En la Sala Manuel de Falla, la puesta en escena era de una impactante sobriedad: en el centro del escenario, el sillón del trono del Rey, y sobre un pedestal a la izquierda del espectador, una corona dorada. Solo tres personajes llevan el peso de la acción: al Rey y al Bufón se añade el Monje. Cabría hablar de un cuarto personaje, que en esta versión no aparece: la Reina, de la que el Monje anuncia que está agonizando.
El núcleo del argumento reside en la confrontación del Rey, despótico, de humor cambiante, lleno de contradicciones, dudas y miedos, y el Bufón, maléfico, inteligente y artero. Deducimos por alusiones que ambos personajes se disputan el amor de la Reina.

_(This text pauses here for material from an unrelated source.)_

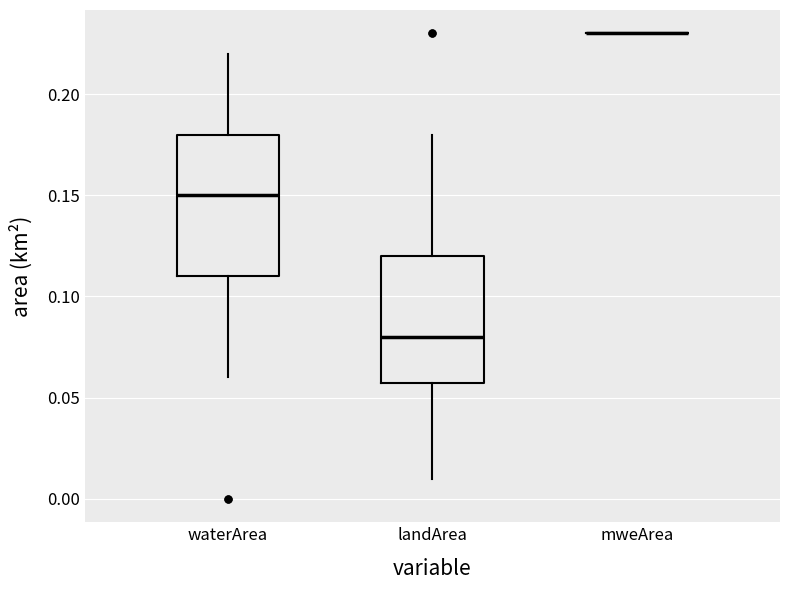

Reading left to right, transcribe this box plot: for each box, give where its median line is, the range the box spans, and where its two whiskers end, as read against the y-axis. The values are not printed on the chart, so give them approximately, as read against the axis.

waterArea: median 0.15, box 0.11 to 0.18, whiskers 0.06 to 0.22
landArea: median 0.08, box 0.06 to 0.12, whiskers 0.01 to 0.18
mweArea: box collapsed to a line at 0.23, whiskers 0.23 to 0.23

He sostenido al comienzo de este artículo la exigencia de que el teatro conecte con el espectador para que la acción dramática adquiera vida. Pues bien, desde el comienzo de Rey o Bufón, los ladridos de unos perros que no vemos y la orden del Rey enloquecido de que dejen de ladrar, mandando al Bufón que, si es preciso, los mate, nos introducen en una atmósfera agobiante y angustiosa, típica de los dramas de Ghelderode.

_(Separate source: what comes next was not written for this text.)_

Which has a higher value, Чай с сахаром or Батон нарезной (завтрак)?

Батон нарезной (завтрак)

Al monólogo inicial del Rey, genialmente interpretado por Ángel Borge, sigue el diálogo con el Bufón, cuyo papel encarna con acierto Antonio Martínez. El clímax se produce cuando el Rey propone al Bufón intercambiar sus papeles y le ciñe la corona real. El Bufón se mete tan de lleno en su nuevo rol que se niega a devolver al Rey la corona.
Como ocurre con toda la obra dramática de Ghelderode, Rey o Bufón está llena de sugerencias susceptibles de múltiples interpretaciones. A mí me venía a la mente la tantas veces citada frase del historiador y político inglés lord Acton: “El poder tiende a corromper y el poder absoluto corrompe absolutamente”. El Rey manda al Bufón con desmedida autoridad que le haga reír. Y el simple hecho de ceñir una corona pervierte al Bufón y le incita a arrogarse un poder del que carecía. Por asociación de ideas pienso en el turbador monólogo de Concha Velasco en Reina Juana. ¿Es el amor no correspondido a Felipe el Hermoso lo que vuelve loca a la hija de los Reyes Católicos, o es “la voluntad de poder”, de acuerdo con la expresión que acuñara el filósofo alemán Nietzsche?

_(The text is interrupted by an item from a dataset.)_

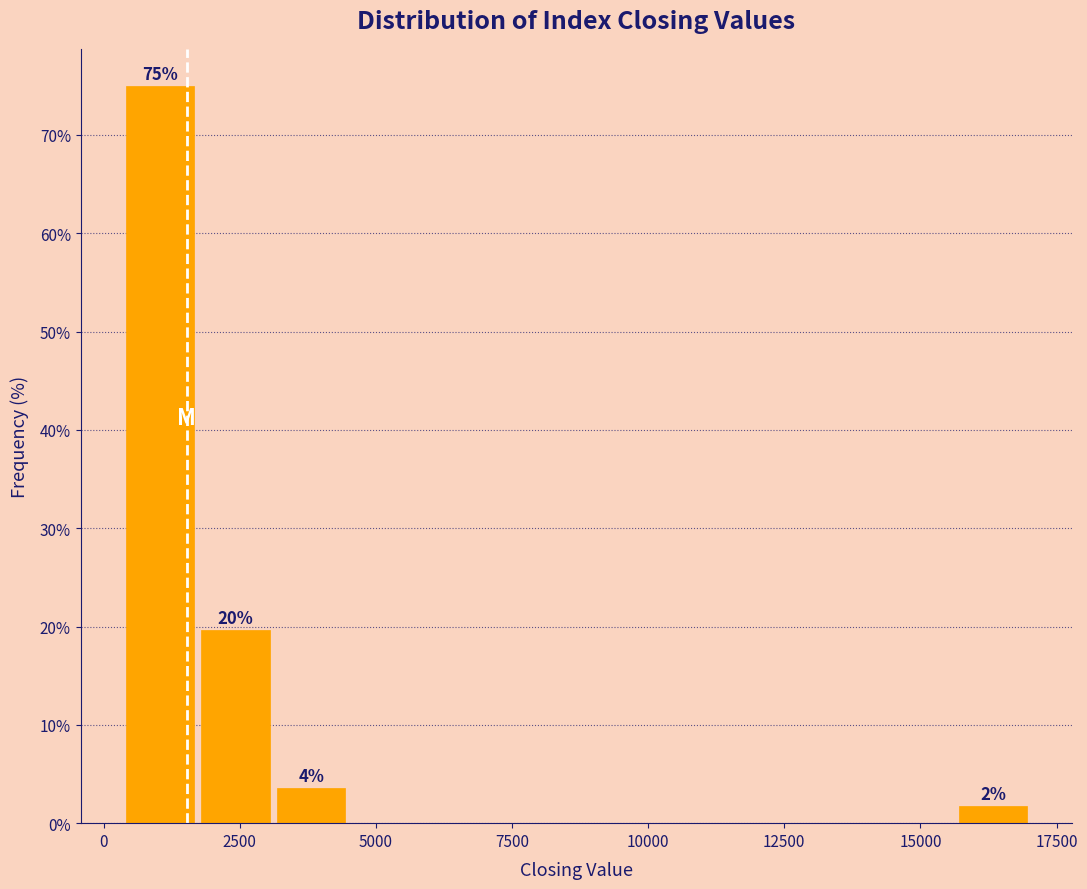

Read against the x-axis, roughly where is the centre of the tallest bar?

1000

Un giro inesperado lleva a los dos personajes a despojarse de sus respectivos papeles y reconocerse como… sencillamente seres humanos.
La estricta formación católica de Ghelderode le llevó a renegar de su fe, pero no de su creencia en el diablo. Como él mismo declararía: “La existencia del diablo es verdadera, basta con observar alrededor de uno. Dios se manifiesta raramente”. El Monje de Rey o Bufón representa para el dramaturgo belga la figura de la religión opresora, que entraña la muerte.
Así, el mundo del teatro en la farsa de Ghelderode cobra vida, vida real, y se transforma en tragedia de resonancias shakespearianas con la irrupción irremediable de la muerte.